'''

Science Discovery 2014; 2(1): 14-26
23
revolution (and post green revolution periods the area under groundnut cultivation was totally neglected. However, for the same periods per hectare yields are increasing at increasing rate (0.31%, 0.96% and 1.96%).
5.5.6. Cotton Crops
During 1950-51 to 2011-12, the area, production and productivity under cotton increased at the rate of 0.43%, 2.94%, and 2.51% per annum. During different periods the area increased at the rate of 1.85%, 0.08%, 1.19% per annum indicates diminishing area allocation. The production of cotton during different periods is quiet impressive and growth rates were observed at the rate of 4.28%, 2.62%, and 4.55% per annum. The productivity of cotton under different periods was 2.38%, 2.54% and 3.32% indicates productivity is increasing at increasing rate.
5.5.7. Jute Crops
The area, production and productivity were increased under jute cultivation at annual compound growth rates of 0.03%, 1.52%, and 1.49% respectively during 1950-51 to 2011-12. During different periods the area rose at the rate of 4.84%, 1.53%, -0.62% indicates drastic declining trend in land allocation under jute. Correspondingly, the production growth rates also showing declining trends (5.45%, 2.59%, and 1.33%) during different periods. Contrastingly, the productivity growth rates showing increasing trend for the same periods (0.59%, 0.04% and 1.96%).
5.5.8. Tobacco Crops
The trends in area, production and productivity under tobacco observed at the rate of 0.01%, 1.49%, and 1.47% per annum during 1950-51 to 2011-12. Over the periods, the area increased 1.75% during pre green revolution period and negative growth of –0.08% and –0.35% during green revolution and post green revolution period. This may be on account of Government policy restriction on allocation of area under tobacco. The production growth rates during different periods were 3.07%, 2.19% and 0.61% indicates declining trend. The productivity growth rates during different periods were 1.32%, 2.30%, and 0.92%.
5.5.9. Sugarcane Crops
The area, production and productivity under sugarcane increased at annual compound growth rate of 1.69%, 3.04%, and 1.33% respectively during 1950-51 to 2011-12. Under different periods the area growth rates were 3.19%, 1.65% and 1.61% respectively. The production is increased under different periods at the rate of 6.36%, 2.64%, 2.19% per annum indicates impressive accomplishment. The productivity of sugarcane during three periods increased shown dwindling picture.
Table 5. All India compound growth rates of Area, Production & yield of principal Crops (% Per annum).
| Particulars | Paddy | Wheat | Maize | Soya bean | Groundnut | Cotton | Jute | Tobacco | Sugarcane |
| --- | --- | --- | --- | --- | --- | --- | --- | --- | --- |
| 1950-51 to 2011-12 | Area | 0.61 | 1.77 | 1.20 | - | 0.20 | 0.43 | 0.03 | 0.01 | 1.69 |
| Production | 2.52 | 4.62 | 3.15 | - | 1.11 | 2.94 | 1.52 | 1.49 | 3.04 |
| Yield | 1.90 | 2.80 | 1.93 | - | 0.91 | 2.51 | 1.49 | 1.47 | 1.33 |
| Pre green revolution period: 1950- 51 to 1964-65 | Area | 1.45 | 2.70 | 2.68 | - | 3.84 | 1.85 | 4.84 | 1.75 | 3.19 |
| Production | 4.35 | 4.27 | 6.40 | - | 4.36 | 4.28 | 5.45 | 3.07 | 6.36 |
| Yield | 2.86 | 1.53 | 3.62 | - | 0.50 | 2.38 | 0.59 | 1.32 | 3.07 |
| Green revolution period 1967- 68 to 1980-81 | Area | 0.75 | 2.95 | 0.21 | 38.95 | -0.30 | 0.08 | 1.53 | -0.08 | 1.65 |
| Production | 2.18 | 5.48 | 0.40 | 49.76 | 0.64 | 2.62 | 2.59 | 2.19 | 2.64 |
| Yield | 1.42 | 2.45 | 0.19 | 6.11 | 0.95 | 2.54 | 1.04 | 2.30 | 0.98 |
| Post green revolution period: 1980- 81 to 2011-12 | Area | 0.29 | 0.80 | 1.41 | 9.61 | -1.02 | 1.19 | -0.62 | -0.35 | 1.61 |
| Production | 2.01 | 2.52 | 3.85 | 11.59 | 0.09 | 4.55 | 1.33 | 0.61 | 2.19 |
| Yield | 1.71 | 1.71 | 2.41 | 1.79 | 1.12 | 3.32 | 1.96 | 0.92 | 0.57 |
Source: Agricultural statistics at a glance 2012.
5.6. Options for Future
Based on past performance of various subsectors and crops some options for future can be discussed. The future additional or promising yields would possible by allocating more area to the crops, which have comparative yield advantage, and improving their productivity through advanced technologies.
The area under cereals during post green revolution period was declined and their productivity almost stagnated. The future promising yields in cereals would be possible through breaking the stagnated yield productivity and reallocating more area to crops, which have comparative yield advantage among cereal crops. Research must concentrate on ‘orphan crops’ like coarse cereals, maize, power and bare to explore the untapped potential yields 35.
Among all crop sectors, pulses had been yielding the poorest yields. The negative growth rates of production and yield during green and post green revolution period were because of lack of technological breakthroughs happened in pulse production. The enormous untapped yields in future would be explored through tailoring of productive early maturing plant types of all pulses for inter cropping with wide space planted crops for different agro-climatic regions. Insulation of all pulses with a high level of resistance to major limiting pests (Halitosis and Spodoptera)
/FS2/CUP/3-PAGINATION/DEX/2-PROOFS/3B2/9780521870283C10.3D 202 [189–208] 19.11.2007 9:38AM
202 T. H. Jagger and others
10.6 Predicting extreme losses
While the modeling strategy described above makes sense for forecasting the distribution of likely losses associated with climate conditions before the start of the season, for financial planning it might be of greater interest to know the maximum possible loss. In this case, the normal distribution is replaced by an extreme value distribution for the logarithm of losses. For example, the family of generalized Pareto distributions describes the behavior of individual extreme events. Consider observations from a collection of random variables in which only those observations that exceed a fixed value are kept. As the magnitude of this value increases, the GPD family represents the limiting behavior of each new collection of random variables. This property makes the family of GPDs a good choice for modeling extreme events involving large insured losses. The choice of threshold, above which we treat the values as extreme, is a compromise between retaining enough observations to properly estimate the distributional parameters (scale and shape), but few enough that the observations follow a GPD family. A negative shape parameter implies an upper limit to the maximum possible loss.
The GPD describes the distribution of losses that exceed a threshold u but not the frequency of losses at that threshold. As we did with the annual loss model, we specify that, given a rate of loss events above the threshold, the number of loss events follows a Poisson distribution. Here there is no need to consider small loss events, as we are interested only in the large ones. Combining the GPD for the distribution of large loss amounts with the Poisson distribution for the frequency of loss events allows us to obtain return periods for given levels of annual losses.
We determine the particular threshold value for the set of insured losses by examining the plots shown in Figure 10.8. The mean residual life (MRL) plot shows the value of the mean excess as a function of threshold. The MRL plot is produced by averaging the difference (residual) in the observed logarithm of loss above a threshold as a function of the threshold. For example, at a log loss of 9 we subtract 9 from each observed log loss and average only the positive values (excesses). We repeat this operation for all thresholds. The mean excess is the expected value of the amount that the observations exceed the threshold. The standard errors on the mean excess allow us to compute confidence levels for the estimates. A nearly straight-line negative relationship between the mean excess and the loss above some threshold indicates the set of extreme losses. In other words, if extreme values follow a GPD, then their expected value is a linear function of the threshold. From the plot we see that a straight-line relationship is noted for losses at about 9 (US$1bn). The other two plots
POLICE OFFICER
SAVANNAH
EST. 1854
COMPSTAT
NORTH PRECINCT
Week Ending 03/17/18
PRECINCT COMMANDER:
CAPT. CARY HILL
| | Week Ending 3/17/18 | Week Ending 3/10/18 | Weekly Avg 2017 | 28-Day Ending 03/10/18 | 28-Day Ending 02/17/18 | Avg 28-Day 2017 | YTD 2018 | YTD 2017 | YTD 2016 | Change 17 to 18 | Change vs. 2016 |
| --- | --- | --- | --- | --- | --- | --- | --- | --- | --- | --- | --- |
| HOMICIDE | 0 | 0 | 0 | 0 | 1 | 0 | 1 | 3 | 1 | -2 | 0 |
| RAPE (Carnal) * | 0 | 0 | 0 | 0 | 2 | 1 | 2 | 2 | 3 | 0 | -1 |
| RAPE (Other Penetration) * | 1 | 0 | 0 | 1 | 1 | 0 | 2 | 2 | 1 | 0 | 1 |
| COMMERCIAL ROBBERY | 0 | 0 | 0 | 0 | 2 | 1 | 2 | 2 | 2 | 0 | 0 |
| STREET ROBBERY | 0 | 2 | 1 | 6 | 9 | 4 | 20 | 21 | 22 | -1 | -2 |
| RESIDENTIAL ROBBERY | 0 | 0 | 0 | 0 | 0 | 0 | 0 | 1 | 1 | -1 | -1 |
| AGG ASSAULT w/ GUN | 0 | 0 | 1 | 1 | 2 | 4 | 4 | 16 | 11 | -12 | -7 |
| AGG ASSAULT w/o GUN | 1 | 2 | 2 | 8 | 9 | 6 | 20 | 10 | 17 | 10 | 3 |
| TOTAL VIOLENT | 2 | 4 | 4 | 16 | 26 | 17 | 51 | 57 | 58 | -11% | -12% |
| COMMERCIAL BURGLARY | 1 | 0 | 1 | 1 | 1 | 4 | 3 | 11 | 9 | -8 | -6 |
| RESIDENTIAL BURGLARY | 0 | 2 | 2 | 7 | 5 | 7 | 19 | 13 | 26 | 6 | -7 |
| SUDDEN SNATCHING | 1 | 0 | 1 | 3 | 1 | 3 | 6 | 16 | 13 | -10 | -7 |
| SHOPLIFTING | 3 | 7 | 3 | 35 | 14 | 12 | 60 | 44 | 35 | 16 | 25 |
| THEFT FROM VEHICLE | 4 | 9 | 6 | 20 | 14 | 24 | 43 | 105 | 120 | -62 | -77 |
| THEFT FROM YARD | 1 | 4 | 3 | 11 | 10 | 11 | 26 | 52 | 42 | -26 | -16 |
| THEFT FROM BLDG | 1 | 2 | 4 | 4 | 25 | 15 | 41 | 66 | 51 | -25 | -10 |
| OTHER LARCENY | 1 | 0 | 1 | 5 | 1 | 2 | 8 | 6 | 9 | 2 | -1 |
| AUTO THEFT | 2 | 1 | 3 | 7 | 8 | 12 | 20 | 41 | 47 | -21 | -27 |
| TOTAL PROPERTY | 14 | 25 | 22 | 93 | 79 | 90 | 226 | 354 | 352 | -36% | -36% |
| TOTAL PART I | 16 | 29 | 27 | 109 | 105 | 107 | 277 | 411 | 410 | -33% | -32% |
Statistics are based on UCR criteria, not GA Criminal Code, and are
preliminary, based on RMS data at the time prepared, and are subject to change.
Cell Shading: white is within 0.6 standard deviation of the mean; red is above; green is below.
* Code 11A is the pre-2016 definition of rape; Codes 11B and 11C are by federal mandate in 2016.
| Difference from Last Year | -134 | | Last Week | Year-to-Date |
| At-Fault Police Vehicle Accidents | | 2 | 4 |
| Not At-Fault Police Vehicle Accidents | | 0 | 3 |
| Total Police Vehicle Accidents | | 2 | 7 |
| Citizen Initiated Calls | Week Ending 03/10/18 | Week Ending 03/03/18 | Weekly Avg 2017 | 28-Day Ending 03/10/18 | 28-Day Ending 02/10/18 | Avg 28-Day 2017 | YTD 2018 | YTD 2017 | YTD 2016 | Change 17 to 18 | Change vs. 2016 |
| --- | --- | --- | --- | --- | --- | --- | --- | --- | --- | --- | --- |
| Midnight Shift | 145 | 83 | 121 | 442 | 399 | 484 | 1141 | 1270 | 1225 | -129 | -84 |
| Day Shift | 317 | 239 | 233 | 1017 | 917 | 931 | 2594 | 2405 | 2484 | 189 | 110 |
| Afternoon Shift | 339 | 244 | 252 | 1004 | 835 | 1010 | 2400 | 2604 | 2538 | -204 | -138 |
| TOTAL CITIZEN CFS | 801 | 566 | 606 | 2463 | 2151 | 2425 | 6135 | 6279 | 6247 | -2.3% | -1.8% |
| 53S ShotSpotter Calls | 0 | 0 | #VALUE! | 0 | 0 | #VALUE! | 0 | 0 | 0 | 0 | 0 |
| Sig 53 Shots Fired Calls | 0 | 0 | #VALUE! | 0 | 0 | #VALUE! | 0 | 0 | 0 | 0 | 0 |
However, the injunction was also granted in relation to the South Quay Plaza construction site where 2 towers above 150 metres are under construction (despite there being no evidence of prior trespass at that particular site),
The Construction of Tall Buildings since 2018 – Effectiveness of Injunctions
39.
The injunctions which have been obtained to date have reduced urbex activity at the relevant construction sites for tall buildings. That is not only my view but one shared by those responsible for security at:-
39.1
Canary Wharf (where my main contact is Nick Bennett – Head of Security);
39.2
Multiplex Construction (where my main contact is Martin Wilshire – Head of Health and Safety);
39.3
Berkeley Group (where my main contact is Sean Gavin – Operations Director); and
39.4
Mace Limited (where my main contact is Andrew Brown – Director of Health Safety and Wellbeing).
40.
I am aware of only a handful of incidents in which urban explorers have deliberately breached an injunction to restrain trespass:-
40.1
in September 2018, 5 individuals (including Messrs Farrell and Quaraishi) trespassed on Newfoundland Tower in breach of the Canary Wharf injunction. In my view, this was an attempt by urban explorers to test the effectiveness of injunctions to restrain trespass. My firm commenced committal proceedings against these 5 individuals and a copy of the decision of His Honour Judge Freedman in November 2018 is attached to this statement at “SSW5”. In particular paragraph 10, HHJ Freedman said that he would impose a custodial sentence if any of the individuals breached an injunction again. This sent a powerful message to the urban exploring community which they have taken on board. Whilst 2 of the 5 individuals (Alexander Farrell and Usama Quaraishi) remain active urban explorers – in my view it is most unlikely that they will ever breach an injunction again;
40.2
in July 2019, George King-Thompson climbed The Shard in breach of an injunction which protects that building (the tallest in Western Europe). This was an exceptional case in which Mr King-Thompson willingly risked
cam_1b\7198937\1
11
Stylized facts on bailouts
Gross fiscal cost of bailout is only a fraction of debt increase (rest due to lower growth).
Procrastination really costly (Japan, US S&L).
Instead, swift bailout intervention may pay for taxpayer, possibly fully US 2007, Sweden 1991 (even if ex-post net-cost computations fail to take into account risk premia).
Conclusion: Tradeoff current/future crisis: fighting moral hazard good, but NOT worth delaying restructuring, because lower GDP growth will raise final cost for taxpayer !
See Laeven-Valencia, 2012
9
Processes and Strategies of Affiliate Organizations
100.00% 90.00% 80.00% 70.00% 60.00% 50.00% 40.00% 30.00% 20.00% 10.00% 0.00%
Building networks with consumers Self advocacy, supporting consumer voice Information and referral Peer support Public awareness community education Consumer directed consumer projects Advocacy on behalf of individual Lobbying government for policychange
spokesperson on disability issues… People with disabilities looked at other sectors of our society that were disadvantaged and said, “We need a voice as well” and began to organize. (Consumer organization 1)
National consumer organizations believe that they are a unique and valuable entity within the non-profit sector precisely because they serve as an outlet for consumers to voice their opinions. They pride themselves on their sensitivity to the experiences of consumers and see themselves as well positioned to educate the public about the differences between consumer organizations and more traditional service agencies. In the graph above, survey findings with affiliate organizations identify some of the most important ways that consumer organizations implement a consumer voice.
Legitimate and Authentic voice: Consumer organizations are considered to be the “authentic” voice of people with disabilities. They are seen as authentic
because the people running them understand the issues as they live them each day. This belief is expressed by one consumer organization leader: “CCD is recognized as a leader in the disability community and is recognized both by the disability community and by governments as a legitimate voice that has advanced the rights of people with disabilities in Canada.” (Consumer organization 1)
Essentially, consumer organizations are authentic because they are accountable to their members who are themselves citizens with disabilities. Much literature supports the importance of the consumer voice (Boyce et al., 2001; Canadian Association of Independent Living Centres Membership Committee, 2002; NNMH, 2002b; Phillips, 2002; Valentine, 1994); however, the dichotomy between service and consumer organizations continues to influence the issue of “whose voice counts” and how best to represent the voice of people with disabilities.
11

'''

# Task goal
What you return should be exactly the lines above, starting at the one with "Gross fiscal cost" and ending at the one with "100.00% 90.00% 80.00%", and nothing else.

# Written response
Gross fiscal cost of bailout is only a fraction of debt increase (rest due to lower growth).
Procrastination really costly (Japan, US S&L).
Instead, swift bailout intervention may pay for taxpayer, possibly fully US 2007, Sweden 1991 (even if ex-post net-cost computations fail to take into account risk premia).
Conclusion: Tradeoff current/future crisis: fighting moral hazard good, but NOT worth delaying restructuring, because lower GDP growth will raise final cost for taxpayer !
See Laeven-Valencia, 2012
9
Processes and Strategies of Affiliate Organizations
100.00% 90.00% 80.00% 70.00% 60.00% 50.00% 40.00% 30.00% 20.00% 10.00% 0.00%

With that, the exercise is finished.